Avoir peur de Trump est dangereux, soyons lucides plutôt
Trump aime qu’on le craigne. La peur est en effet un outil de manipulation puissant. Sa brutalité est une tactique de provocation pour forcer le reste de la planète à se plier à ses désirs. Trump entend réduire le déficit de la balance commerciale, lequel est lié à la valeur du dollar, mais Trump tient mordicus à ce que le dollar US demeure la devise de référence. Quadrature du cercle? Avec le Canada, Trump sort un canon pour tuer une mouche : le déficit correspond à moins de 5 % du déficit commercial américain total, et ce pays est une source quasi négligeable du trafic de fentanyl ou de l’immigration illégale. Chez lui, son agressivité s’exprime par une avalanche de décrets parce que when the shit hits the fan, la justice est submergée, la dérégulation à tout crin passe ainsi sous les radars, espère-t-il.

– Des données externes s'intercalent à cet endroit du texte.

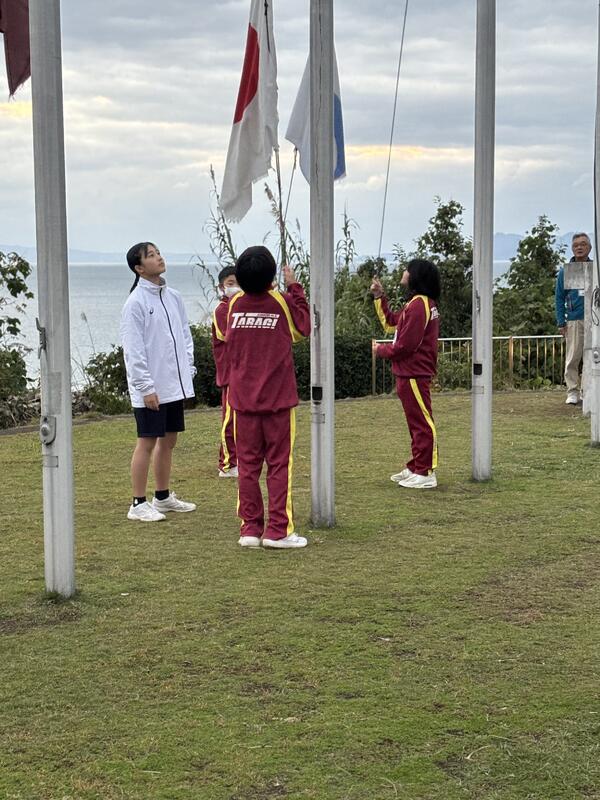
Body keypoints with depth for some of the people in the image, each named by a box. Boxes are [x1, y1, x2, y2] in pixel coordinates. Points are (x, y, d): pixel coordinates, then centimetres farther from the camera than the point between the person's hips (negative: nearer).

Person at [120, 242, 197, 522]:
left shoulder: (173, 297, 10)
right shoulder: (136, 302, -12)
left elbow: (184, 333, 18)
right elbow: (133, 349, -15)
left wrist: (188, 368, 9)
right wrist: (146, 387, -18)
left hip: (175, 385, 7)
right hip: (150, 388, -7)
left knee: (168, 440, 14)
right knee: (147, 443, -3)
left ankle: (163, 497, 26)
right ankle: (138, 504, 5)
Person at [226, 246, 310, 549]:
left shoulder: (235, 305, 0)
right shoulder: (282, 302, -8)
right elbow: (304, 327, 10)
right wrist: (294, 287, 13)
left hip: (243, 398, 3)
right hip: (278, 398, -3)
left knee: (248, 464, 8)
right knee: (279, 464, 3)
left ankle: (250, 529, 9)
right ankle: (278, 530, 2)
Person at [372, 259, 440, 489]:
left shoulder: (419, 305, -18)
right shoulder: (418, 303, 15)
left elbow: (405, 345, -20)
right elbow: (392, 321, 25)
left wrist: (381, 351, -4)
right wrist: (380, 296, 18)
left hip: (414, 375, -11)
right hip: (408, 373, 11)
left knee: (422, 424, -7)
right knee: (417, 423, 16)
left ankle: (425, 474, -4)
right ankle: (415, 468, 24)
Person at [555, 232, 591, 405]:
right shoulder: (565, 271, 8)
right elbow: (559, 298, 9)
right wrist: (561, 322, 1)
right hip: (574, 321, 0)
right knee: (572, 358, -3)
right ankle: (572, 392, 3)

Trump n’est fort que devant ceux qu’il juge faibles; face à Poutine, il perd de sa superbe, on verra s’il s’écrase face au czar. Il ne faut pas oublier que Donald n’est pas un homme d’État, mais une bête de scène étalant son ego, un enfant caractériel de 78 ans, un bouffon avec un appétit d’ogre. Devenu l’homme le plus puissant du monde, il veut tout : les richesses naturelles du Canada, du Groenland, les terres rares de l’Ukraine; il veut Gaza, le Panama, les pailles en plastique, le prix Nobel de la paix. Comme s’il suffisait de dire : JE VEUX. Et s’il n’était qu’un agité du bocal qui finira par s’épuiser avant la fin de son mandat? À preuve, le deuxième discours de son inauguration : une longue suite de coq-à-l’âne qui s’est conclue par Melania a mal aux pieds à cause de ses souliers! C’est à se demander quel aurait été son résultat au test de dopage auquel sont soumis les athlètes. Les stimulants, ça peut être dangereux à son âge. Depuis son élection, il a fait preuve d’une grande agitation, marquée par des nominations surprenantes. Comment ne pas penser à l’empereur Caligula qui, dit-on, aurait un jour songé à nommer comme consul son cheval.
Les électeurs MAGA peuvent pardonner à Trump sa grossièreté, ses mensonges, même ses conflits d’intérêts, mais de toucher à leur porte-monnaie, j’en doute. S’il poursuit sa guerre commerciale tous azimuts, il y aura ressac sur l’économie américaine. Les élections de mi-mandat pourraient prendre de court ceux qui chuchotent à son oreille.
La vie continue
À titre privé, les conseils de Sweig sont pertinents. Se taire consiste à ne pas ajouter sa voix à l’enflure des discours du pire. Fermons les écoutilles et laissons passer la tempête, l’apocalypse n’est pas pour demain. Se replier ne veut pas dire s’isoler. Un bon antidote à l’anxiété est de multiplier les contacts de personne à personne : rigoler entre amis, aller voir des spectacles, aller au théâtre, au concert, au parc. Refuser d’acheter américain est aussi une manière de ne pas se sentir impuissant.
Oui, notre monde basculera un jour vers on ne sait quoi. La seule certitude est qu’il changera tôt ou tard. Qu’à cela ne tienne, la peur étant mauvaise conseillère, le courage reste la meilleure manière d’être humain. Après tout, le monde romain a survécu à Caligula durant des siècles.